In-situ formation of ligand-stabilized bismuth nanosheets for efficient CO2 conversion

Electrochemical reduction of carbon dioxide provides a feasible solution to the energy and climate crisis. Bi-based catalysts are promising candidates to electrochemically convert carbon dioxide (CO2) into formic acid or formate. Herein, ligand-stabilized Bi nanosheets are obtained from in situ electrochemical reduction of a Bibased metal-organic framework, which exhibit remarkable electrocatalytic performance for CO2 reduction. A high Faradic efficiency of 98 % for formate is achieved at a potential of -0.80 V vs. reversible hydrogen electrode (RHE) with an improved durability over 40 h.
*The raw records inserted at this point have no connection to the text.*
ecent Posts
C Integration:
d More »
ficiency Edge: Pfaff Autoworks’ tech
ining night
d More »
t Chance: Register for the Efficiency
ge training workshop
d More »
The remarkable electrocatalytic activity and stability could be attributed to the in situ generated catalyst with abundant under-coordinated Bi active sites, which are effectively stabilized by residual ligands adsorbed on surface. This study demonstrates that ligand-stabilized under-coordinated surface sites would be facilely generated from in situ transformation of metal-organic precursors for highly efficient CO2 conversion.

Automated summary

This study demonstrates the facile generation of ligand-stabilized under-coordinated surface sites from in situ transformations of metal-organic precursors for highly efficient CO2 conversion. The ligand-stabilized Bi nanosheets exhibit remarkable electrocatalytic performance for CO2 reduction, achieving a high Faradic efficiency of 98% for formate and improved durability over 40 hours.